Foreign Minister Bilawal Bhutto Zardari’s visit to Iraq is significant in the context of bilateral relations and finding ground with Muslim states globally. Pakistan’s relationship with Iraq after the US-Iraq war has been virtually non-existent—besides the perfunctory connection, there has not been much contact. But it looks like the government is attempting to change this since the beginning of 2023.
Overtures were initially made in January, and the FM’s visit is an important step forward in only six months since the last engagement. Importantly, it is positive to see that agreement has already been voiced on opening a Pakistani consulate in Najaf. Having diplomatic representation is a fundamental step in improving bilateral ties and allowing for cultural, economic and social exchanges between two states.

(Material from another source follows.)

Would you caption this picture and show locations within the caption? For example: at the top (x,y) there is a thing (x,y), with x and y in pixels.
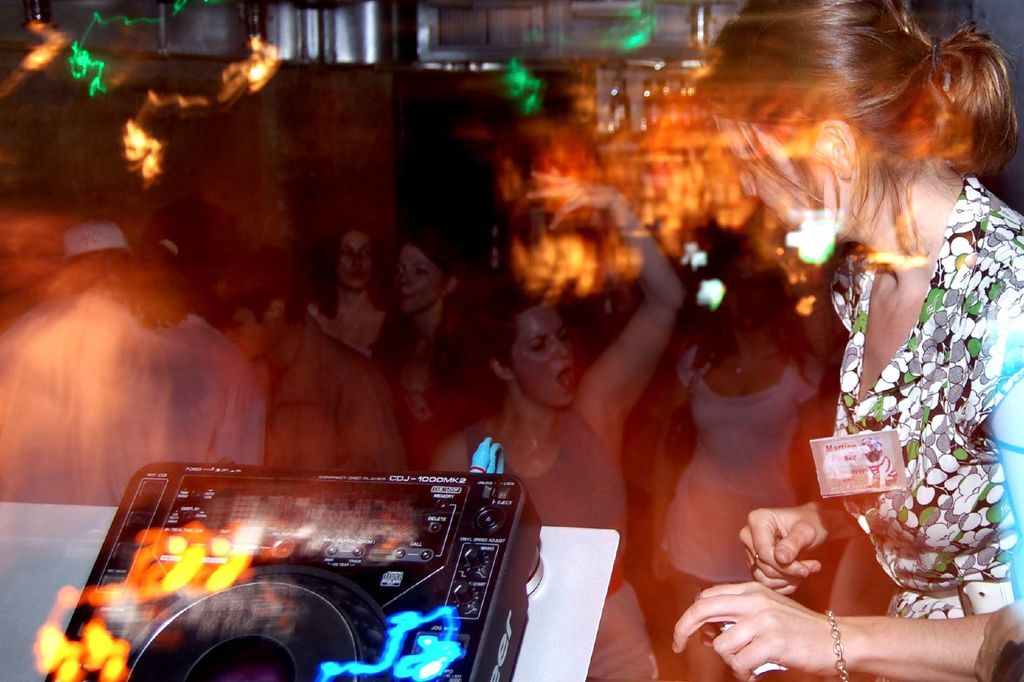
In the foreground of this image (303,649), there is a DJ equipment (380,658) and a woman (898,325) standing on the right side (867,396). In the background (621,398), there are persons (248,399) dancing and we can also see shades of the light (190,578) on the image.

The next step in improving ties is to allow for more travel between the two countries, and the two MOUs signed to enable cultural exchange and remove visa restrictions on diplomatic and official passports will naturally help achieve this. Allowing Shia Muslims from Pakistan to visit sites in Iraq such as Karbala on a pilgrimage is also an important move that should help movement between the two countries even further.
Naturally, there are also mutual concerns to figure out, such as resolving the cases of Pakistanis imprisoned in Iraq for minor crimes without documentation. The government has a responsibility to identify this issue bilaterally and look to secure the rights of all Pakistani citizens, even those that have been imprisoned abroad.
Finally, there are always avenues to explore for trade that can help both countries profit. 2021’s numbers show that Iraq exported commodities worth an estimated $106 million to Pakistan, while Pakistan sent goods worth $44.3 million the other way. Around 80 percent of Iraq’s exports to Pakistan consisted of petroleum products while Islamabad sent agricultural products the other way. It is important to expand this connection and allow for greater trade and mutual benefits.